* Trecho do texto *
:::
Eu fui para distros base Arch atraído pela proposta de montar meu próprio sistema a gosto, mas conforme fui experimentando mais e mais com o sistema, as “paredes” de customização ficavam mais claras. Um exemplo bem simples é o Vim com suporte a copiar e colar: nos repositórios do Arch, não há como ter “apenas” o Vim de terminal com habilidade de copiar e colar do servidor gráfico, ou você escolhe o Vim de terminal (vim
), ou você escolhe o pacote do Vim com interface gráfica (gvim
– mas eu nunca usei o comando gvim
, só o vim
de terminal)
Era possível ter isso: tinha um pacote no AUR, apesar de desatualizado, com esse programa. Eu baixei o PKGBUILD, fiz uns remendos, e tinha o Vim como eu queria. Dei o mesmo tratamento para mais e mais coisas (muitas vezes encontrando PKGBUILDs de pessoas com as mesmas reclamações, e utilizando-os). Quando percebi, já estava compilando e recompilando uma boa parte do meu sistema a gosto. Então por que não ir logo de vez para uma distro source-based?
:::
* Material fornecido *

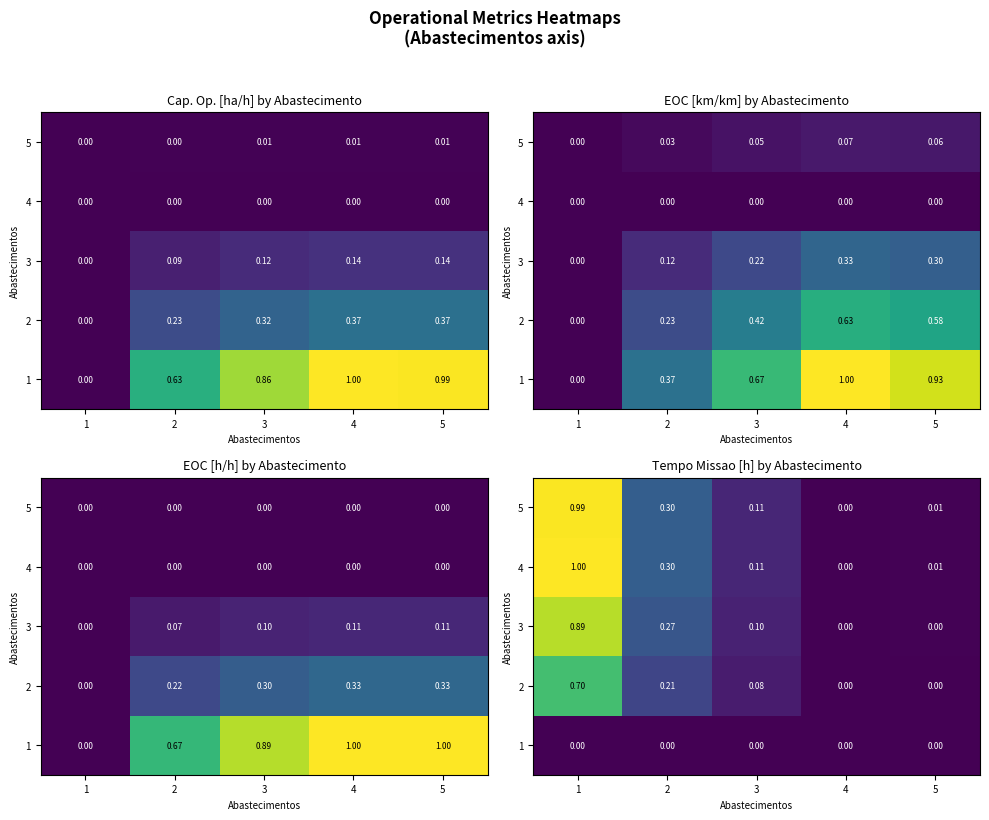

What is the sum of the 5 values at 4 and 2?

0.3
:::
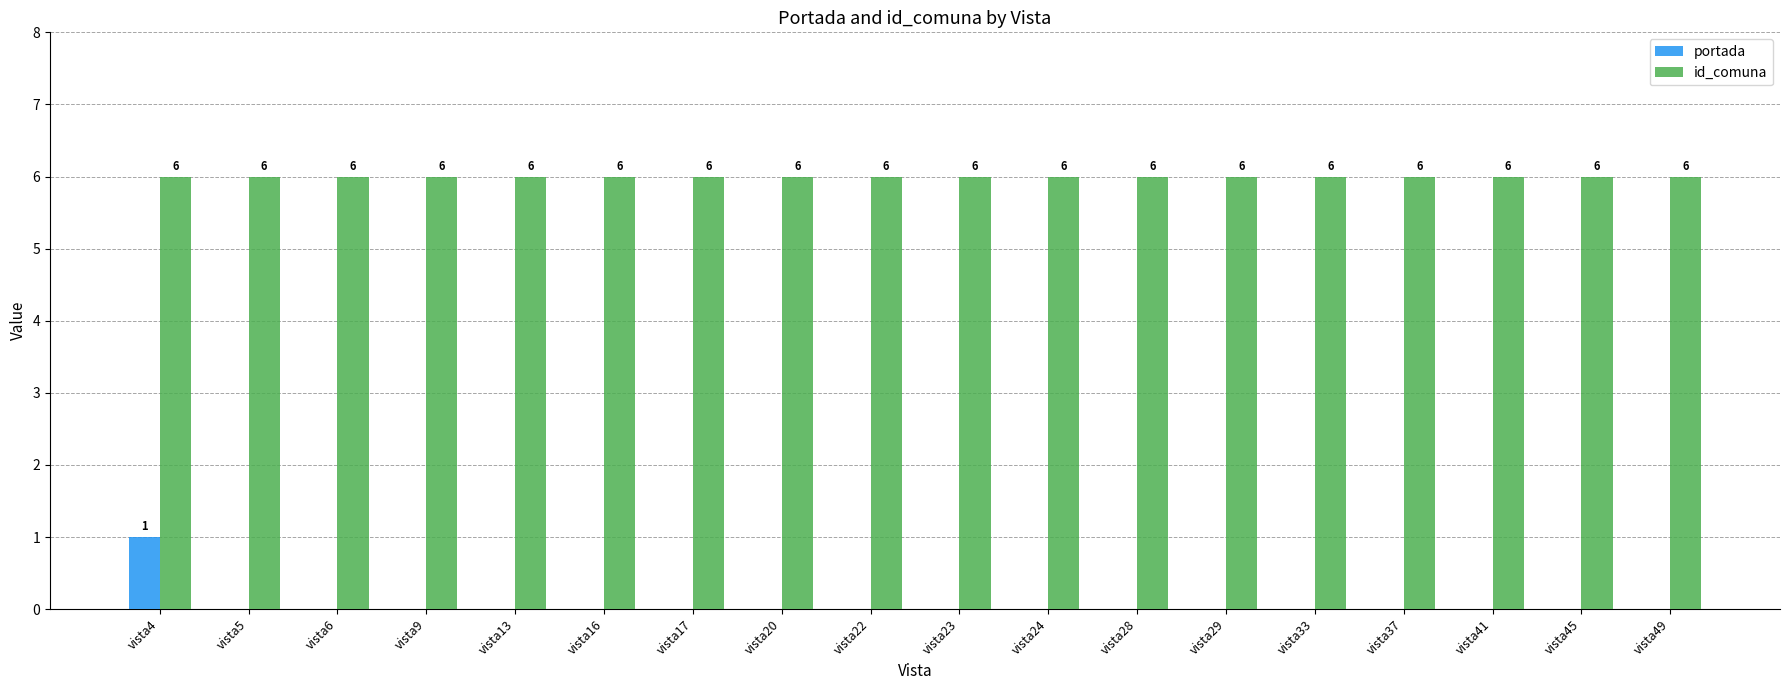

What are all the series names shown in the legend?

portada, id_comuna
:::
* Tarefa *
Escreva a continuação do relato sobre os limites de customização em distros base Arch, começando logo após a última frase do trecho.

* Espaço para resposta *
Minha primeira parada foi o KISS Linux, do criador do neofetch
. Porém, em muitos aspectos, ela é tão engessada na visão do criador quanto o Arch (porém na direção de um minimalismo extremo), e adaptá-la continuava sendo tedioso. Voltei para a base Arch, que pelo menos me atendia. Confesso que o relato do @RuKsu me levou a dar uma chance para o Gentoo. Já ouvia falar bem das USE flags, e parecia ser exatamente o que eu queria.
Depois de duas semanas usando Gentoo, vão aqui minhas observações.
Atalhos ilegais
Para a instalação do Gentoo não ser (ainda mais) uma perda de tempo, eu criei uma partição vazia de 20GB no meu HD, extraí a Stage 3 para ela, e instalei o Gentoo enquanto tocava minha vida com o Artix (demorando pouco mais de um dia e meio). Isso é inclusive boa parte da experiência Gentoo num computador com uma CPU potente o suficiente: a única coisa que muda é as ventoinhas girando mais que o normal, e consigo fazer uma quantidade boa de multitarefas enquanto o sistema compila (a principal exceção é o Chromium, que realmente tenho que fechar muita coisa para compilar em paz).
Quando o Gentoo mostrou-se viável, removi as pastas da partição do Artix exceto /home
e /etc
, e passei as pastas do Gentoo via rsync -avH
para a partição original usando um LiveCD. É uma técnica que eu já usei bastante para fazer distro hopping.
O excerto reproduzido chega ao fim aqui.